CHSE Odisha 12th Class Alternative English Solutions Poetry 4 Toads Question Answer
CHSE Odisha Class 12 Alternative English Solutions Poetry 4 Toads | Toads Question Answer
Questions For Discussion:
Question 1.
What does the poet mean by toads?
Answer:
The poet means by toads that they sit heavy with their hunkers which are as cold as snow.
Question 2.
How do the two questions with which the poem begins set the tone of the poem?
Answer:
The poet is disgusted with the toad that squats on his life. He wishes to drive it off. The tone marks a reaction against the ill luck of life.
Question 3.
The thing that oppresses the poet is first called “the toad” then “the brute” then “it”. Does this convey the poet’s progressive indifference to the creature? What else could this convey?
Answer:
The use of “the toad”, “the brute” and “it” display the poet’s progressive indifference to the creature. It also conveys an irksome attitude of the poet to the creature.
Question 4.
Which stanza expresses the poet’s intense disgust? What is he disgusted with?
Answer:
The poet is disgusted with a vice-like grip of a routined engagement.
Question 5.
Identify the stanza where alliteration is most pronounced? What purpose does it serve?
Answer:
Alliteration is the repetition of consonant speech sounds in the sequence of nearby woods. This is prominent in “Lots” of folk five on their wits/lecturers, lispers/losels, loblolly men, louts …”
Question 6.
What is the poet’s attitude to the people ‘who live on their wits? Why does he cite their examples?
Answer:
The poet holds a positive view for the people who live on their wits. He cites examples of witty persons because they don’t end as paupers.
Question 7.
What can the poet mean by the expression “Their unspeakable wives”?
Answer:
The wives are unspeakable because they cannot be studied and spoken off. They are unscrutable and unspeakable. They are as skinny as whippets.
Question 8.
What is the poet’s wish in Stanza 6?
Answer:
The poet says this in Stanza 6 which reflects an unpleasant experience. When one does not want the pension that is offered and one get’s angry.
Question 9.
In the first stanza the poet says “why should I let the toad work/squat on my life; in Stanza 7 he says” “For something sufficiently toad-like / squats in me too.” Are they two different squatters? Is there a difference of mood between Stanza -1 and Stanza – 7?

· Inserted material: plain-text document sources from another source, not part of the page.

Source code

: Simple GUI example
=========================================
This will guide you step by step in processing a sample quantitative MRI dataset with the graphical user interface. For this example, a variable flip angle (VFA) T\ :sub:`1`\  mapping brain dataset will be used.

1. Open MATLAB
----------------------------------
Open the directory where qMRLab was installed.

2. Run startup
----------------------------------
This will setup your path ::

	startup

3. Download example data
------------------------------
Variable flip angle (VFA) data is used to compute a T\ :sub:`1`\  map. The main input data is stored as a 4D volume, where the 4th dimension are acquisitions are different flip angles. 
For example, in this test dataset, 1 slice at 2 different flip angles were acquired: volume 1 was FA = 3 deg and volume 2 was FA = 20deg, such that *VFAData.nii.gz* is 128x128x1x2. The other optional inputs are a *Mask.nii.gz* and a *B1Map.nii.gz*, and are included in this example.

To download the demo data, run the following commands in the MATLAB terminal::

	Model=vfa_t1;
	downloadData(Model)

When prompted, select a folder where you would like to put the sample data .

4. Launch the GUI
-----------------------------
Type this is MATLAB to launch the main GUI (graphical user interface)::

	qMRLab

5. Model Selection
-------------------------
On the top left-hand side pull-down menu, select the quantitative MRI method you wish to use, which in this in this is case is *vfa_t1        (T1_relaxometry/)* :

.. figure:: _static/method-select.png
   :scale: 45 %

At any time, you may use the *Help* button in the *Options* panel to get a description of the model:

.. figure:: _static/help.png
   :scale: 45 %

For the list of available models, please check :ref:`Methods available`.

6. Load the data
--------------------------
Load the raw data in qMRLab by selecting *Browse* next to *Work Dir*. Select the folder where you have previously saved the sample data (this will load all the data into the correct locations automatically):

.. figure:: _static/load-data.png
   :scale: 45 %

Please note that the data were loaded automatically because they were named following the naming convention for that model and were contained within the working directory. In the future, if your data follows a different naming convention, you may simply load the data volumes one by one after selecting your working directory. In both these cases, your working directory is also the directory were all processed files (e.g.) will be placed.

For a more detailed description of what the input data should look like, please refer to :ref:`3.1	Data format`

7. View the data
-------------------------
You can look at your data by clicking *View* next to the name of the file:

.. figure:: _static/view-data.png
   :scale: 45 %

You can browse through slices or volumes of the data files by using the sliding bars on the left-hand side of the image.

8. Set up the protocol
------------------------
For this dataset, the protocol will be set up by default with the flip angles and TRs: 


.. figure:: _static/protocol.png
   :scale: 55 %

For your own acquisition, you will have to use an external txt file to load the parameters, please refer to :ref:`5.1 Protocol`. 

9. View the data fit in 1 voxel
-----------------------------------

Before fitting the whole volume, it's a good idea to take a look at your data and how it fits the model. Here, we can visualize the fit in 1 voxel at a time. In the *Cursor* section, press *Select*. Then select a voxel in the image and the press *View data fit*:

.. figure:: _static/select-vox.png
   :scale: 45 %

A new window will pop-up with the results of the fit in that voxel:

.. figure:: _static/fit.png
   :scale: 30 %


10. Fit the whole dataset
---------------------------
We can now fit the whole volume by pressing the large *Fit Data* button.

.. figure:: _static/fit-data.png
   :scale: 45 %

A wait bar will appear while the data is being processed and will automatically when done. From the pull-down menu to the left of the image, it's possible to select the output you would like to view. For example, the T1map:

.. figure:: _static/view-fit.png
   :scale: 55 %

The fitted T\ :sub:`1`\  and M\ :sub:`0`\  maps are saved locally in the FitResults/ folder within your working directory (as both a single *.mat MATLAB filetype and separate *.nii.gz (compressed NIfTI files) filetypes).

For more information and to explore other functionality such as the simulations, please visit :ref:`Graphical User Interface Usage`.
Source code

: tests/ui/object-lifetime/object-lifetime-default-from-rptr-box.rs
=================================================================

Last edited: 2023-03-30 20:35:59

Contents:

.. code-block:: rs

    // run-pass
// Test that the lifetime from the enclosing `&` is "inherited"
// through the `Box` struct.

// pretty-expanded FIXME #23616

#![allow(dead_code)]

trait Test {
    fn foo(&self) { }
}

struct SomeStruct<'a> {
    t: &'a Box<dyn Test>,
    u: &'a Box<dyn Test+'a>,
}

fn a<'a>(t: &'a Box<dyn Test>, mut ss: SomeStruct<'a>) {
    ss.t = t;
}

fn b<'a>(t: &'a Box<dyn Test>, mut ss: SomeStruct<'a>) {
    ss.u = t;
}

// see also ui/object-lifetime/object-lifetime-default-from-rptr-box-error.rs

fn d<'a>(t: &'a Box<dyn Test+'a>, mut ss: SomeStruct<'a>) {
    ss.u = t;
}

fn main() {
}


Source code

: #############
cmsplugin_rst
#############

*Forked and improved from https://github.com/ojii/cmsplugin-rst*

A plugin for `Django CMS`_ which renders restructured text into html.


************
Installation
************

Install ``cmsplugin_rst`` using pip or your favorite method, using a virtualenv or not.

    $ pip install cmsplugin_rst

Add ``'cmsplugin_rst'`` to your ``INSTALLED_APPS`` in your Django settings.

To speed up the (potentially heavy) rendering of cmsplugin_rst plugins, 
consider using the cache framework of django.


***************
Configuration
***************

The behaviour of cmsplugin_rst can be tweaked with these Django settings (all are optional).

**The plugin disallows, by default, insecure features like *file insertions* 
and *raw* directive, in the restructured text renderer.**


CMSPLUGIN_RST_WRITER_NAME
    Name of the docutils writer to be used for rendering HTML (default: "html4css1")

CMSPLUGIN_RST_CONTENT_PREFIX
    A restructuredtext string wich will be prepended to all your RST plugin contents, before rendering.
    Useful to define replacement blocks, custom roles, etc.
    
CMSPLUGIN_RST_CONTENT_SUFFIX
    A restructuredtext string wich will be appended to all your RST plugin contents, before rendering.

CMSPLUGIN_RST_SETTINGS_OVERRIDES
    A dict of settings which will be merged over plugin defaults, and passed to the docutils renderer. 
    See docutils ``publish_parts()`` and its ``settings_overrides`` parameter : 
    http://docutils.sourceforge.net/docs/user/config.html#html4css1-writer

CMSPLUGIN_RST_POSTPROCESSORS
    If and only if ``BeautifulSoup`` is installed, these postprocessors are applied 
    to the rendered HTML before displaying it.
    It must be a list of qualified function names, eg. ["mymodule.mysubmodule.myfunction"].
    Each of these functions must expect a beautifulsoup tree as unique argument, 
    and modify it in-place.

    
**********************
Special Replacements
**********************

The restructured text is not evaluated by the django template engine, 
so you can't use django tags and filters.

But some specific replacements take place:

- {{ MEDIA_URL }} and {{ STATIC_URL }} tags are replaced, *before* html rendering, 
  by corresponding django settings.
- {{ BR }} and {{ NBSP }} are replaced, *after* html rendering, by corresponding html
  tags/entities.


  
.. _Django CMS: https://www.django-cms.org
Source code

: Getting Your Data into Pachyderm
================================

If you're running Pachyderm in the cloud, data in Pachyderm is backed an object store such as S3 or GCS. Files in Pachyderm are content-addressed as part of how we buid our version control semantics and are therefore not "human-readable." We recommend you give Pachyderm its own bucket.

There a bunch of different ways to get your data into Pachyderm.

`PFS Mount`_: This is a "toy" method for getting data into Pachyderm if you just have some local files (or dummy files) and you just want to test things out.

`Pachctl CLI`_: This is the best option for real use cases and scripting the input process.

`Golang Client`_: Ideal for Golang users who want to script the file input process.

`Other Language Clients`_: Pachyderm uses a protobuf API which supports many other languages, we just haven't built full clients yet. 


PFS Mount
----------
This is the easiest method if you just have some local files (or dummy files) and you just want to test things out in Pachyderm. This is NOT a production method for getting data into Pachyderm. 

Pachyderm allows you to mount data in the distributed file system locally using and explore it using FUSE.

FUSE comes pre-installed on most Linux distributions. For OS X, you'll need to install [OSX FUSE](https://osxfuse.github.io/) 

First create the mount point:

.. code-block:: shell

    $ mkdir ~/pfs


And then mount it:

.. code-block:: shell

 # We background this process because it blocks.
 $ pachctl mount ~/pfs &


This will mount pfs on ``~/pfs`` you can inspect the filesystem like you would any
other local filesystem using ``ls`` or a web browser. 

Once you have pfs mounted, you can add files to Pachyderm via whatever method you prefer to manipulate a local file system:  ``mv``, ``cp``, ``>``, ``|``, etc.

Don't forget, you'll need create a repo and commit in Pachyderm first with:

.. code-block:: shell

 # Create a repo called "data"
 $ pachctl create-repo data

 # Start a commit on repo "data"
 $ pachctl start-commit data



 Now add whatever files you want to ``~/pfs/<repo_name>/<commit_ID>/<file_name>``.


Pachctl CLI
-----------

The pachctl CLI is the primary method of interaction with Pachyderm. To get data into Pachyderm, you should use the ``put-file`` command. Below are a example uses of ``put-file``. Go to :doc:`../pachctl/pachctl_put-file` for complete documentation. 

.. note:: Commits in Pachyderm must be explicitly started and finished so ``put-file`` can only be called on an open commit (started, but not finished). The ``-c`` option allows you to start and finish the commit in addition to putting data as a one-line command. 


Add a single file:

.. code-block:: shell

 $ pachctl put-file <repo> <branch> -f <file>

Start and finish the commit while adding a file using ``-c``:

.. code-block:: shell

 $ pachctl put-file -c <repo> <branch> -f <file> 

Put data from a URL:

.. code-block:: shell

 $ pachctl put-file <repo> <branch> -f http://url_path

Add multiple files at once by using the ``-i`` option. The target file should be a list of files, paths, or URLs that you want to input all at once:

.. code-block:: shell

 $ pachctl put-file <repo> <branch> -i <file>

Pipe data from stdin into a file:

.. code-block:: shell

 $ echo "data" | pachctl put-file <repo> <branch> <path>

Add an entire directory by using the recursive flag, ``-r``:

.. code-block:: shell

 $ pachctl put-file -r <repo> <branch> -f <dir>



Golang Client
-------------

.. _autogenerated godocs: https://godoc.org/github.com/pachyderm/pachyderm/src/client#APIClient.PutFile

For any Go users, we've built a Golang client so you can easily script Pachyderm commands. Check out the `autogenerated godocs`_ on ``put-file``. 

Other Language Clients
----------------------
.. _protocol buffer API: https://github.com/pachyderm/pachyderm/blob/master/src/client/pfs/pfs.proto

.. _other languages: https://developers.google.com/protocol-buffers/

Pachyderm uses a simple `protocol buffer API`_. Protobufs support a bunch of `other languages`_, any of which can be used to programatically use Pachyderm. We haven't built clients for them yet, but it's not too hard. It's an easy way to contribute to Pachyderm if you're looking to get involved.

Answer: The squatter in stanza- 1 and the one in Stanza- 7 are different squatters. There is a difference of mood between Stanza- 1 and Stanza – 7.
Question 10.
What does the poet require from life? Is he frustrated because he can’t get “All at one sitting”?
Answer:
The poet requires a free and enchanting life rather than the routined engagement. He is not frustrated as such in the lines indicated.
Question 11.
The poet is a deft manipulated of words but he envies those who make a living through unscrupulous manipulation of words, who “blarney” their way to success. What could he mean would you consider it mock modesty?
Answer:
The poet through his enjoy of those who make a living through unscrupulous manipulation of words is quite choosy and idealist in employing right words in the right situations. It can be termed as a mock modesty.
Question 12.
What do these lines mean? Attempt a simple and brief paraphrase.
“I don’t say, one bodies the other
One’s spiritual truth
But I do say it’s hard to lose either.
When you have both”.
Answer:
These lines have a bearing with the previous lines. Something to ad-like sits in him heavy with its hind legs which never allow to blarney his way to getting the feme, the girl and the money all at one sitting. He does not say that one bodies the other one’s spiritual truth. It is also difficult to lose either of the two in the event of having the both.